Update Ambito Financiero

Fixes #1796370 [Updated recipe for Ambito financiero](https://bugs.launchpad.net/calibre/+bug/1796370)
2025-08-30 23:00:21 -04:00 · 2018-10-05 23:08:05 +05:30 · 2018-10-05 23:08:05 +05:30 · df1da44cb8
commit df1da44cb8
parent b413b8c40b
1 changed files with 53 additions and 13 deletions
--- a/recipes/ambito_financiero.recipe
+++ b/recipes/ambito_financiero.recipe
@ -5,7 +5,7 @@
 __license__ = 'GPL v3'
 __copyright__ = '2011 - 2018, Darko Miletic <darko.miletic at gmail.com>'
 '''
-ambito.com/diario
+http://www.ambito.com/diario/
 '''

 import time
@ -14,6 +14,7 @@ import re
 from calibre import strftime
 from calibre.web.feeds.news import BasicNewsRecipe
 from calibre.ebooks.BeautifulSoup import BeautifulSoup
+from calibre.ptempfile import PersistentTemporaryFile


 class Ambito_Financiero(BasicNewsRecipe):
@ -28,15 +29,22 @@ class Ambito_Financiero(BasicNewsRecipe):
    needs_subscription = True
    use_embedded_content = False
    language = 'es_AR'
+    fetch_retries = 10
    delay = 1
    session_id = None
+    timeout                = 8
+    ignore_duplicate_articles = {'url'}
+    articles_are_obfuscated = True
+    temp_files              = []
    PREFIX = 'http://www.ambito.com'
    PREFIXDIARIO = PREFIX + '/diario'
    INDEX = PREFIX + '/diario/index.asp'
    LOGIN = PREFIX + '/login/login_cabezal.asp'
    extra_css = """
-                               body{font-family: Roboto,sans-serif}
-                           """
+                    body{font-family: Roboto, sans-serif;}
+                    .titulo-noticia{font-family: "Roboto Condensed", sans-serif;}
+                    .dia{font-family: "Roboto Condensed", sans-serif; font-size: small;}
+                """

    conversion_options = {
        'comment': description,
@ -50,7 +58,7 @@ class Ambito_Financiero(BasicNewsRecipe):
        dict(name='span', attrs={'class': lambda x: x and 'dia' in x.split()}),
        dict(attrs={'class': lambda x: x and 'titulo-noticia' in x.split()}),
        dict(attrs={'class': lambda x: x and 'foto-perfil-columnista' in x.split()}),
-        dict(attrs={'class': lambda x: x and 'despliegue-noticia' in x.split()})
+        dict(attrs={'class': lambda x: x and 'despliegue-noticia' in x.split()}),
    ]
    remove_tags = [dict(name=['object', 'link', 'embed', 'iframe', 'meta', 'link'])]

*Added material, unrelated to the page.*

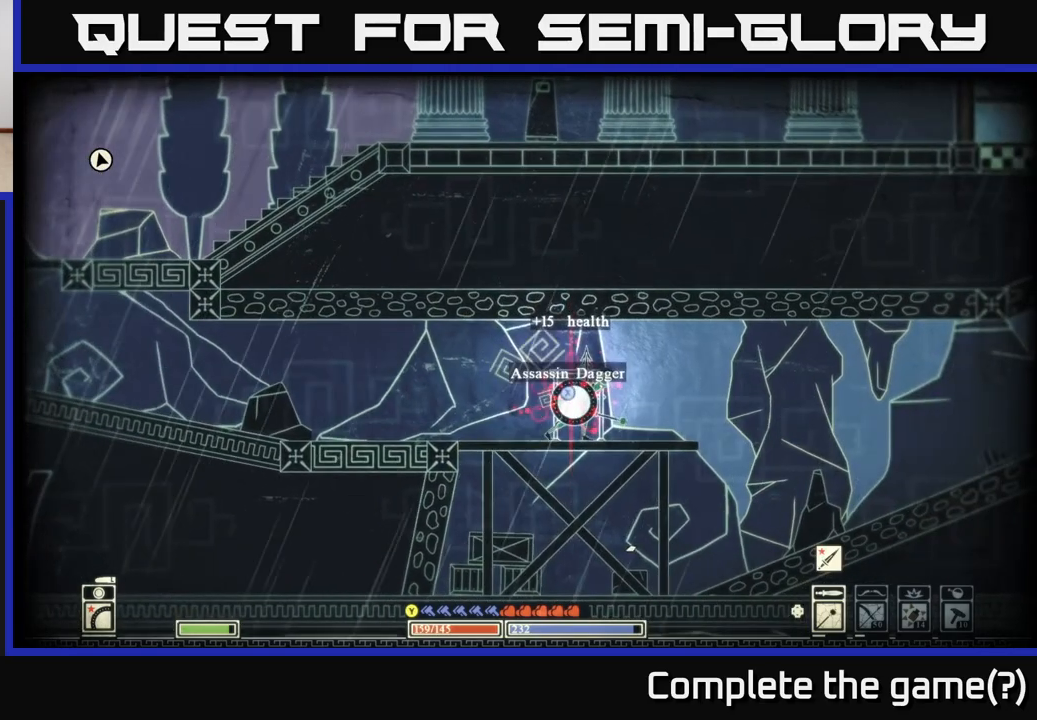
{"buttons": [], "left_stick": "right", "right_stick": "center", "events": [[200, "X", "up"], [200, "left_stick", "right"]]}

@ -58,13 +66,14 @@ class Ambito_Financiero(BasicNewsRecipe):
        br = BasicNewsRecipe.get_browser(self)
        br.open(self.INDEX)
        if self.username is not None and self.password is not None:
-            data = urllib.urlencode({
+            postdata = urllib.urlencode({
                'txtUser': self.username,
                'txtPassword': self.password
            })
            response = br.open(
                'http://www.ambito.com/diario/no-cache/login/x_login_cabezal.asp',
-                data
+                data=postdata,
+                timeout=self.timeout
            )
            sessiondata = response.read()
            prog = re.compile(
@ -73,6 +82,9 @@ class Ambito_Financiero(BasicNewsRecipe):
            m = prog.match(sessiondata)
            if m:
                self.session_id = m.group('session_id')
+        # br.set_debug_http(True)
+        # br.set_debug_responses(True)
+        # br.set_debug_redirects(True)
        return br

    def parse_index(self):
@ -96,14 +108,16 @@ class Ambito_Financiero(BasicNewsRecipe):

    def preprocess_raw_html(self, raw_html, url):
        if self.session_id:
-            l, s, r = url.rpartition('/')
-            artid, s1, r1 = r.partition('-')
-            data = urllib.urlencode({'id': artid, 'id_session': self.session_id})
+            l, s, r = url.rpartition('.html')
+            o, s1, artid = l.rpartition('_')
+            postdata = urllib.urlencode({'id': artid, 'id_session': self.session_id})
            response = self.browser.open(
-                'http://data.ambito.com/diario/cuerpo_noticia.asp', data
+                'http://data.ambito.com/diario/cuerpo_noticia.asp',
+                data=postdata,
+                timeout=self.timeout
            )
            soup = BeautifulSoup(raw_html)
-            p = soup.find('p', id="cuerpo_noticia")
+            p = soup.find(id="cuerpo_noticia")
            if p:
                smallsoup = BeautifulSoup(response.read())
                cfind = smallsoup.find('div', id="contenido_data")
@ -114,8 +128,34 @@ class Ambito_Financiero(BasicNewsRecipe):

    def cleanup(self):
        if self.session_id is not None:
-            data = urllib.urlencode({'session_id': self.session_id})
+            postdata = urllib.urlencode({'session_id': self.session_id})
            self.browser.open(
-                'http://www.ambito.com/diario/no-cache/login/x_logout.asp', data
+                'http://www.ambito.com/diario/no-cache/login/x_logout.asp', data=postdata, timeout=self.timeout
            )
            self.session_id = None
+
+    def get_obfuscated_article(self, url):
+        result = None
+        count = 0
+        while (count < self.fetch_retries):
+            try:
+                response = self.browser.open(url, timeout=self.timeout)
+                html = response.read()
+                count = self.fetch_retries
+                l, s, r = url.rpartition('/')
+                artid, s1, r1 = r.partition('-')
+                tfile = PersistentTemporaryFile('_' + artid + '.html')
+                tfile.write(html)
+                tfile.close()
+                self.temp_files.append(tfile)
+                result = tfile.name
+            except:
+                print "Retrying download..."
+            count += 1
+        return result
+
+    def image_url_processor(self, baseurl, url):
+        result = url
+        if url.startswith('/'):
+            result = self.PREFIX + url
+        return result